Politiques du réel

L’intuition réaliste la plus forte en 2022 – celle qui va résister au temps futur – est celle qui nous recommande d’agir en harmonie avec la Nature. Cette puissance de révolution de nos modèles sociaux productifs dont le sens est porté par cette génération d’enfants, d’adolescents et de jeunes éco-résistant-e-s va constituer le socle de nos croyances collectives. C’est en effet par une Nature méprisée, des impacts profonds sur l’humain, des technologies de consommation plus prédatrices et la blessure dans nos corps sensibles que la domination du système de l’extractivisme se remarque comme des marques au fer rouge sur le visage du nouveau monde.
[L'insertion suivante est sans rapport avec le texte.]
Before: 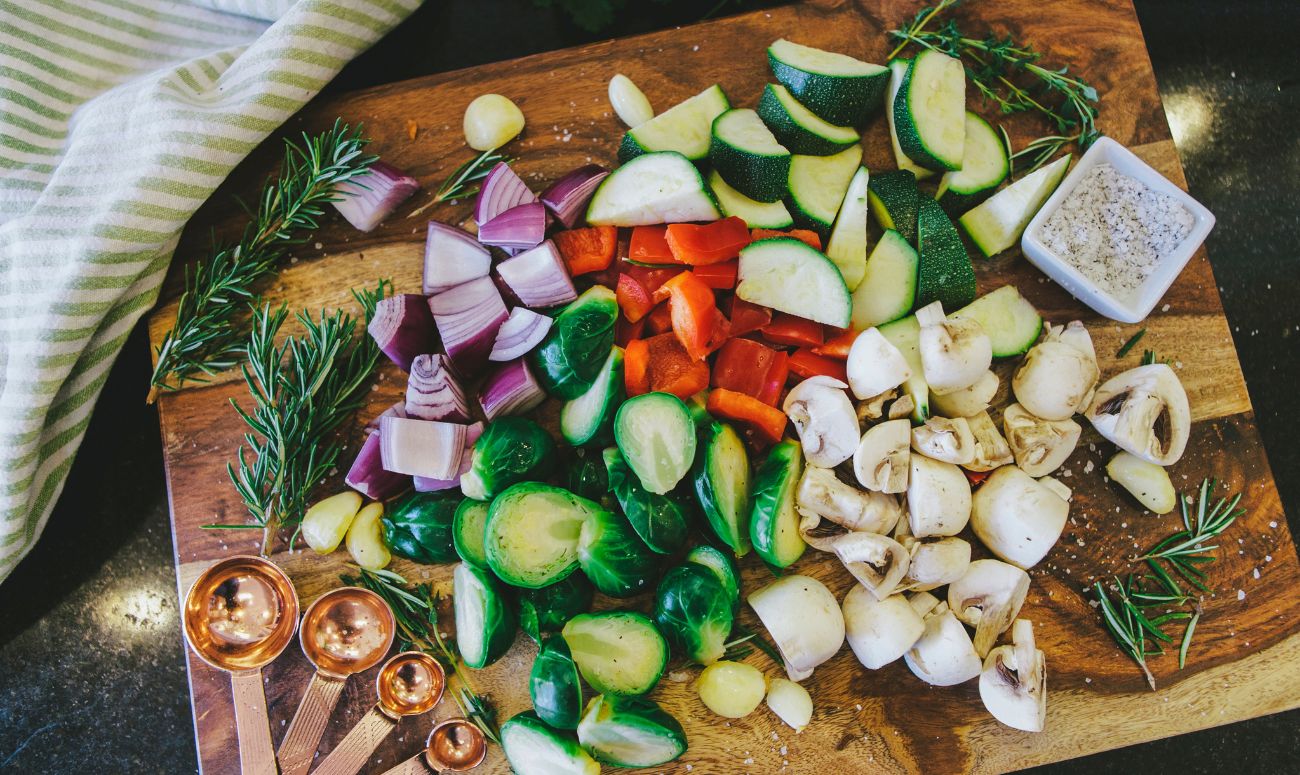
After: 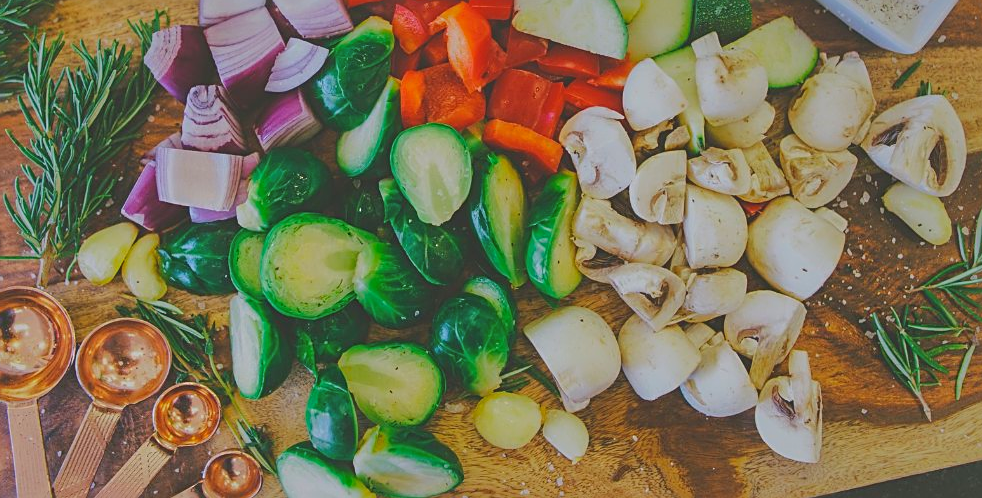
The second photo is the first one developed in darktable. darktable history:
shadows and highlights: shadows 39.87, highlights -60.02
contrast brightness saturation: contrast -0.296
sharpen: on, module defaults
crop and rotate: left 17.268%, top 34.768%, right 7.187%, bottom 0.852%
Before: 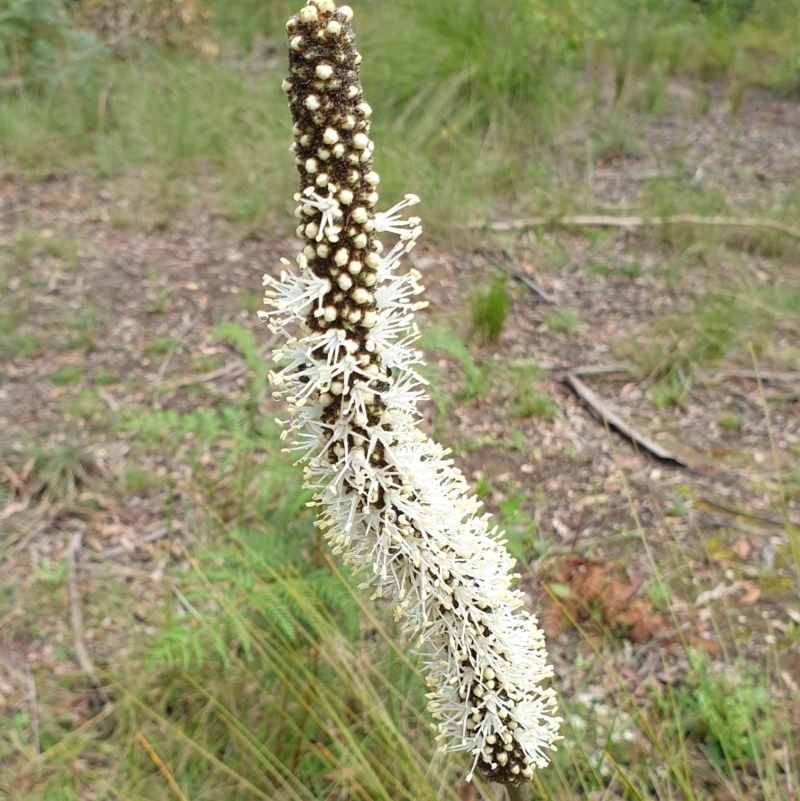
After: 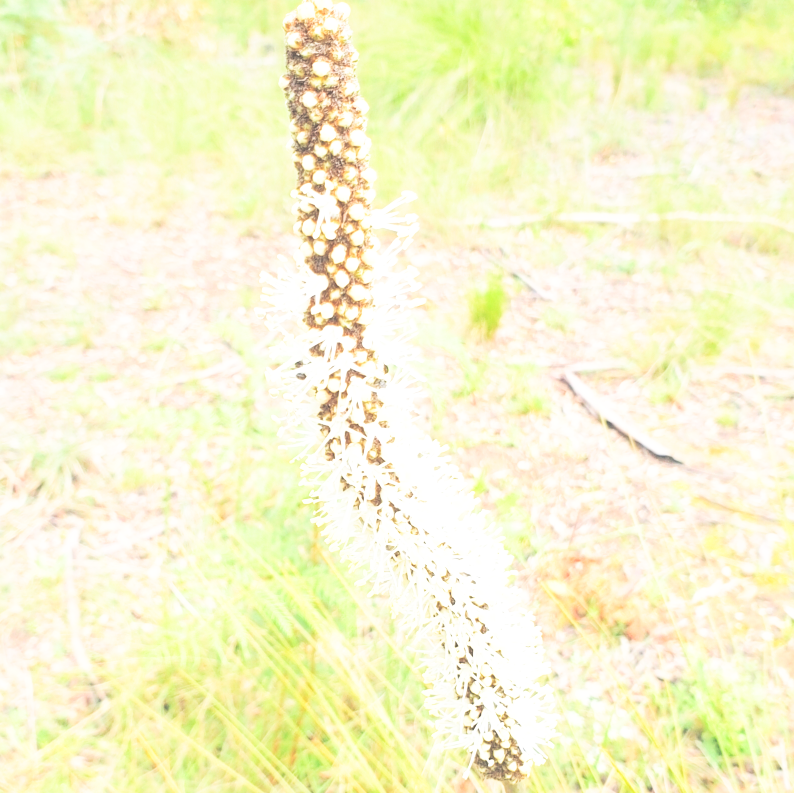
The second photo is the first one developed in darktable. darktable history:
contrast brightness saturation: brightness 0.983
crop: left 0.49%, top 0.498%, right 0.221%, bottom 0.402%
base curve: curves: ch0 [(0, 0) (0.018, 0.026) (0.143, 0.37) (0.33, 0.731) (0.458, 0.853) (0.735, 0.965) (0.905, 0.986) (1, 1)], preserve colors none
tone equalizer: -8 EV -0.73 EV, -7 EV -0.704 EV, -6 EV -0.614 EV, -5 EV -0.401 EV, -3 EV 0.377 EV, -2 EV 0.6 EV, -1 EV 0.68 EV, +0 EV 0.745 EV, smoothing diameter 24.85%, edges refinement/feathering 13.44, preserve details guided filter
Cet âge du thermo-industriel se fissure de partout et les jeux des générations sans futurs sont maintenant tournés vers des catastrophes écologiques complexes. Nous – générations x et y – ne serons alors que des passeurs depuis les ténèbres du monde capitaliste ancien. Ses fondements idéologiques progressivement détruits (exploitation infinie des ressources, contrôle des performances des corps et des cognitions sociales, repli sur soi et travail à la chaîne), il va rester ce vide, cet entre-deux, ce monstre nihiliste ou cet espace-temps intermède dans lequel un suspens politique se maintient.

L’inquiétude dramatique est là. Quand nous constatons l’absence de remise en cause de nos modes de vie socio-économiques, quand jamais la vie d’un monde aussi beau n’a été suspendue à une telle masse de décisions. L’évidence frappe, elle est décisive et terminale, comme la mort ou la naissance ; l’évidence d’une loi naturelle qui s’impose aux grandes industries du plaisir et de la haine. Et le repli sur soi du néo-libéralisme n’est plus jamais une solution ; il représente l’aporie ultime d’un système capitaliste fanatique, sa contradiction finale.
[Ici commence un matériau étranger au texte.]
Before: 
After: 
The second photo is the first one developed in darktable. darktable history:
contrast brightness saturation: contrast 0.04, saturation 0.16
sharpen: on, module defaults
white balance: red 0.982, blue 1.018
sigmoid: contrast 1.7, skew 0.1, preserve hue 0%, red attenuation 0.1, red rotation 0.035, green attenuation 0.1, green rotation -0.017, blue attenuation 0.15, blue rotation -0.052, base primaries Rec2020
Ces générations qui viennent inventent un autre futur, que celui dicté par des fonctionnalités de grands systèmes (grandes écoles, industries, capitaux) car elles suivent le chemin naturel d’une planète monde débarrassé des complexes et trajectoires thermo-industriels. Elles vivrons dans la lumière des passeurs, des funambules, des éco-féministes, des radicaux et des révolutionnaires qui défendent partout la vie contre la haine , la Nature contre l’industrie lourde et la mauvaise conscience des puissants. Pourquoi la politique de la Nature est-elle devenue la seule politique réaliste du 21°siècle, parce que le monde et la Nature changent à toute vitesse et courent à leur perte, parce que l’humanité ne peut pas vivre sans son habitabilité, ses milieux vitaux ; son monde de terres, d’eaux, de feux et d’air.

Dans cette géographie de l’abîme, il ne reste rien du monde ancien que ce goût du regret, sanglant, métallique, ses chaînes de produits conditionnés en supermarchés, ses grands bâtiments usines où la mort en batterie règne et détruit le vivant … Quand travailler rime à détruire, quand vivre consiste à reproduire des conditions de vie aberrantes, refusons de travailler, refusons le monde affreux qu’ils promettent. Les territoires de la Nature peuvent se renouveler, puiser leurs forces naturelles par le renouvellement des modèles de travail respectueux des éléments fondamentaux du vivant. Faire le pari du vivant et de la vérité doit être toujours là comme un moyen d’action autour de nous, comme ce geste qui sauve l’humain comme l’anima, la bête comme la machine.